But, at long last, the good guys are back in charge. And it still sometimes seems too good to be true. Imagine! Intelligent and competent public servants who will take their jobs seriously, and who will use science and common sense to help protect the long-term health of the planet and all who live on it.

On Monday, President-elect Barack Obama announced the officials he's tapped to begin reversing the environmental damage wrought by the Bushies. According to several environmental groups, the picks are inspired.

"Overall, we're delighted — we're thinking of them as a 'green dream team,' " says Tiernan Sittenfeld, legislative director for the League of Conservation Voters.

"It's like a new day," says Michael Oko, federal media director at the Natural Resources Defense Council. "It's really a breath of fresh air — pardon the pun — to have some of these appointments. Obama is really showing that he's looking to change direction."

Few cabinet positions demonstrate that more than energy secretary pick STEVEN CHU, a Nobel Prize–wining physics professor at UC Berkeley, who's long advocated — some might say agitated for — alternative energies, such as solar power and biofuels, to be brought to the fore to combat global warming.

"Having a scientist heading up the Department of Energy is very important," says Sittenfeld, "since the Bush administration has clearly not respected the science and made it too much about the politics."

"He's very impressive as a scientist and a researcher," says Jack Clarke, director of public policy and government relations at the Massachusetts Audubon Society. "And [as for] pushing government to look at alternative sources of energy, we're going to need that aggressive nature at Energy."

Similarly, Obama's pick to be administrator of the Environmental Protection Agency (EPA), LISA JACKSON — who previously was commissioner of the New Jersey Department of Environmental Protection, where she worked (not entirely without controversy) to scrub that state clean of its infamous hazardous waste — is "an excellent choice," says Oko. "She's got a lot of experience, and has the ability to push and take real actions on the issues that are important to the environmental community."

Even better, "she'll certainly be working with a good team of folks," says Clarke.
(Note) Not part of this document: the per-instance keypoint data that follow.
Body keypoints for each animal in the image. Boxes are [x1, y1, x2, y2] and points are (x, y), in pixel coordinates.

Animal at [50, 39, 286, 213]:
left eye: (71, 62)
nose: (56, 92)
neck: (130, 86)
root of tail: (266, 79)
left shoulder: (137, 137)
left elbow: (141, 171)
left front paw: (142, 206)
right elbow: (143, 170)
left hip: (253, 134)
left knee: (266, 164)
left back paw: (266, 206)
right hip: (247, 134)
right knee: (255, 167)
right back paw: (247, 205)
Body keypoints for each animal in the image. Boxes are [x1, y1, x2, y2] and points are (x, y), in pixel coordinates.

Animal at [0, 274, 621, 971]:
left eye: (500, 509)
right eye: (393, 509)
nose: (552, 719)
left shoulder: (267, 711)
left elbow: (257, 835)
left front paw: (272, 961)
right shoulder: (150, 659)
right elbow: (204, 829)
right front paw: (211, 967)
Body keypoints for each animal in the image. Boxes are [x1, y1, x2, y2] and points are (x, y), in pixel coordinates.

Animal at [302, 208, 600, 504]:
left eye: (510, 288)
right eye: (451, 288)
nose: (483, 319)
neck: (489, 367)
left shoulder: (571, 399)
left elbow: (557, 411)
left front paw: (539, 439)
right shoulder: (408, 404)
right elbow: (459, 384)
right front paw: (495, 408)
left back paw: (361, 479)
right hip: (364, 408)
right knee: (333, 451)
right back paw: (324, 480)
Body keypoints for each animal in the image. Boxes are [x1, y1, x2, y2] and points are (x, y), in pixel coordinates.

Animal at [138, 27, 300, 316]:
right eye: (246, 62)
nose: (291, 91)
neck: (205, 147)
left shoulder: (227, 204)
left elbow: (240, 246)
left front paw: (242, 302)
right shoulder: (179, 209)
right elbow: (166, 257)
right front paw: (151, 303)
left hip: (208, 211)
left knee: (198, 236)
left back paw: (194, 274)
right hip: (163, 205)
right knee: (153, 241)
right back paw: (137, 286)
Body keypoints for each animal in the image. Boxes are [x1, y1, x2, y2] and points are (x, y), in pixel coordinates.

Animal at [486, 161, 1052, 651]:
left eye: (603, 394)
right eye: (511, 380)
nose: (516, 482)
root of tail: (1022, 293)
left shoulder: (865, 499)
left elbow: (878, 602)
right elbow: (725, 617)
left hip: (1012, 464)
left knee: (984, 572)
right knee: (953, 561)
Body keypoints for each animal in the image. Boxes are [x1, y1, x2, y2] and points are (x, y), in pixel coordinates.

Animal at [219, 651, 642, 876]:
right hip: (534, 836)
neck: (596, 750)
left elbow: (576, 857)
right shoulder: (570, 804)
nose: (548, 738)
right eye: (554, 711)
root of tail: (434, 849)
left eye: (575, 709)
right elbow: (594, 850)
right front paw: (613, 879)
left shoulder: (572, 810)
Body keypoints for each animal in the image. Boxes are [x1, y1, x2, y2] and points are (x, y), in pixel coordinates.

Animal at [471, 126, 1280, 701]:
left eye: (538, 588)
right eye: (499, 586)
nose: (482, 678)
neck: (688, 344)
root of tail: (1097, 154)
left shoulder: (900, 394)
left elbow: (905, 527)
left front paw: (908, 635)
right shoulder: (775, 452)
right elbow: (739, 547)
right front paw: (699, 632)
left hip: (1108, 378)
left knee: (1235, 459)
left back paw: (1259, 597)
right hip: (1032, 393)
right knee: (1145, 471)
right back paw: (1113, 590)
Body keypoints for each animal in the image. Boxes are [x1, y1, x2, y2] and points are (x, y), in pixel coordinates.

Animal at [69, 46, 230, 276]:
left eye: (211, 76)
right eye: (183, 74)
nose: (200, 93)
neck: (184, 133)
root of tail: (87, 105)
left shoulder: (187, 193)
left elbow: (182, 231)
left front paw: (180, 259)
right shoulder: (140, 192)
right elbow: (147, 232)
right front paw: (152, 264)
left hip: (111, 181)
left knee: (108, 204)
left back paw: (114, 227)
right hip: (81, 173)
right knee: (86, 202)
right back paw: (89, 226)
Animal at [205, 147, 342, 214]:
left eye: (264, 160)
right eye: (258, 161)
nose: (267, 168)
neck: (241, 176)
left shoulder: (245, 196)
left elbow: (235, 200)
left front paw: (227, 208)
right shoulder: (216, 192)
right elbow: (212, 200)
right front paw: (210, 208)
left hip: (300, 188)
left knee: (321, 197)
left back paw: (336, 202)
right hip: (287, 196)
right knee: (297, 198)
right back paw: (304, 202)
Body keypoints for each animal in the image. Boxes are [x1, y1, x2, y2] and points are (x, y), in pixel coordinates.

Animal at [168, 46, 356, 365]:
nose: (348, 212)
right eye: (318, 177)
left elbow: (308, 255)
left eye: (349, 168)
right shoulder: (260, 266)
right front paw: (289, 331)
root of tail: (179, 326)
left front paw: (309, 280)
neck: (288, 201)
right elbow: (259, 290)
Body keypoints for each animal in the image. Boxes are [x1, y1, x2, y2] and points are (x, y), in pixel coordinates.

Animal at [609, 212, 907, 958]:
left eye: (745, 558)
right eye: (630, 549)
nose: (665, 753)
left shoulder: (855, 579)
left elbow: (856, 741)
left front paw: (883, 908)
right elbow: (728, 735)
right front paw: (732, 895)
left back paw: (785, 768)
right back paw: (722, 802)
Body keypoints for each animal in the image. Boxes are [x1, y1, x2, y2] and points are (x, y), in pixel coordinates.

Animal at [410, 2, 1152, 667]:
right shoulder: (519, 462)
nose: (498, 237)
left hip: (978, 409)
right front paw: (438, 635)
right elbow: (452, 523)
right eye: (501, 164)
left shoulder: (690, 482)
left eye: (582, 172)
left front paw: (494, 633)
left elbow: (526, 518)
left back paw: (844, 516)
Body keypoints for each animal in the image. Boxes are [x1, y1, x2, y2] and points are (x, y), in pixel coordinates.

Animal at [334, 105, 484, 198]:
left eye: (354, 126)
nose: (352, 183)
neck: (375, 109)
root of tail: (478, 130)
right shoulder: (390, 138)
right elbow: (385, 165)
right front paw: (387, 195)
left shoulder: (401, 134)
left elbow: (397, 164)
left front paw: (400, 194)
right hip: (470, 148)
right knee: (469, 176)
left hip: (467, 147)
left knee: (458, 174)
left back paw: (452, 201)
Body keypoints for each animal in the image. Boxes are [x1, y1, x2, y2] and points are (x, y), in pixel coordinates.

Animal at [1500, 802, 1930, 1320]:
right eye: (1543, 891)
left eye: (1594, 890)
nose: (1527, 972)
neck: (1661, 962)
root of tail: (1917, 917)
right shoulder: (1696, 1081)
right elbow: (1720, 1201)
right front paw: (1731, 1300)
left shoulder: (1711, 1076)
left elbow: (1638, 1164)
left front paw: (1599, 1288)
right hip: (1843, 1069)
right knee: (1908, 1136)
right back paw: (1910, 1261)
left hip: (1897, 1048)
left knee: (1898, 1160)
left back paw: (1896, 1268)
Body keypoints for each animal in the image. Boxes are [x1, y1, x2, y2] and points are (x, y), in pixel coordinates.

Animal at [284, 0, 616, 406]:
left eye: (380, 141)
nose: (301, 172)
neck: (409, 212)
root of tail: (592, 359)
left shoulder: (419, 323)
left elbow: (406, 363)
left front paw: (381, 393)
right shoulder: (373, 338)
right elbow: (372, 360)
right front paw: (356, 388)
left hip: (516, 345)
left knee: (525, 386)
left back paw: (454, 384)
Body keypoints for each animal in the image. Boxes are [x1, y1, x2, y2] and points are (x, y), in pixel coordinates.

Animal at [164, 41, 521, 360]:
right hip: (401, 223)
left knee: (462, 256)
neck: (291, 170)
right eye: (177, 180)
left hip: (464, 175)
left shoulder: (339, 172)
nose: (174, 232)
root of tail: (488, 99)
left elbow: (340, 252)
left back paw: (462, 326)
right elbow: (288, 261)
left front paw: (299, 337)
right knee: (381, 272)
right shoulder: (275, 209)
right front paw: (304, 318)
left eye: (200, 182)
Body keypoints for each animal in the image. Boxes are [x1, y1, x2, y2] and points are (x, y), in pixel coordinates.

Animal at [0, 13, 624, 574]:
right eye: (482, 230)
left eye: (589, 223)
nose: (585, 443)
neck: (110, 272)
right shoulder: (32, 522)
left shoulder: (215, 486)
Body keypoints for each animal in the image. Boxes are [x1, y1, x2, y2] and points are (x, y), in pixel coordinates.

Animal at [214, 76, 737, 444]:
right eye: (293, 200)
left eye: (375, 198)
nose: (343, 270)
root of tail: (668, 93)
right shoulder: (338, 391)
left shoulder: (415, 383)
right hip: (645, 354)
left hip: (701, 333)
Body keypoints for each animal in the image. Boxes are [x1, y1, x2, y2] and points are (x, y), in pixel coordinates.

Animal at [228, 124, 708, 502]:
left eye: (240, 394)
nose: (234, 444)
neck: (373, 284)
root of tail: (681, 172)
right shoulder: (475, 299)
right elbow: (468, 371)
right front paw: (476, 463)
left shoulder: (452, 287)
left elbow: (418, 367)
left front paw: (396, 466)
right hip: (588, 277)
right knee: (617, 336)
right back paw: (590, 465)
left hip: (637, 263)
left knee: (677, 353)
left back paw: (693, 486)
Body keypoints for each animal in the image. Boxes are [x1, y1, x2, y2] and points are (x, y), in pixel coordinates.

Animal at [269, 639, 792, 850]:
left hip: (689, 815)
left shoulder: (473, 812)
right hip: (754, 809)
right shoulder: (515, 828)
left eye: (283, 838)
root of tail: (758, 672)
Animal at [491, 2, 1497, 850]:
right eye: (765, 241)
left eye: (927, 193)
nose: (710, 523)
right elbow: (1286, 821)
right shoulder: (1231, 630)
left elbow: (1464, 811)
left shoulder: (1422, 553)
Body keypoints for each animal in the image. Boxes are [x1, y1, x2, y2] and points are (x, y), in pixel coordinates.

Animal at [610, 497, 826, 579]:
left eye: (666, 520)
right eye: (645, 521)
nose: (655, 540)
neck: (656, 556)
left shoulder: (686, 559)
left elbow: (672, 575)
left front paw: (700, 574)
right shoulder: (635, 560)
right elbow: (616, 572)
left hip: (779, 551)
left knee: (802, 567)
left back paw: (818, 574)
That team will include Clinton-era EPA chief CAROL BROWNER, who's been picked to serve as White House coordinator of energy, climate, and environmental policy — a newly created position that's being referred to as "energy czar."

"Just truly a perfect choice," Sittenfeld calls her. "She's ideally suited for the job, given her range of experiences, and is really a terrific choice to make sure that Obama's vision of bringing about a clean-energy future and reducing global warming becomes a reality."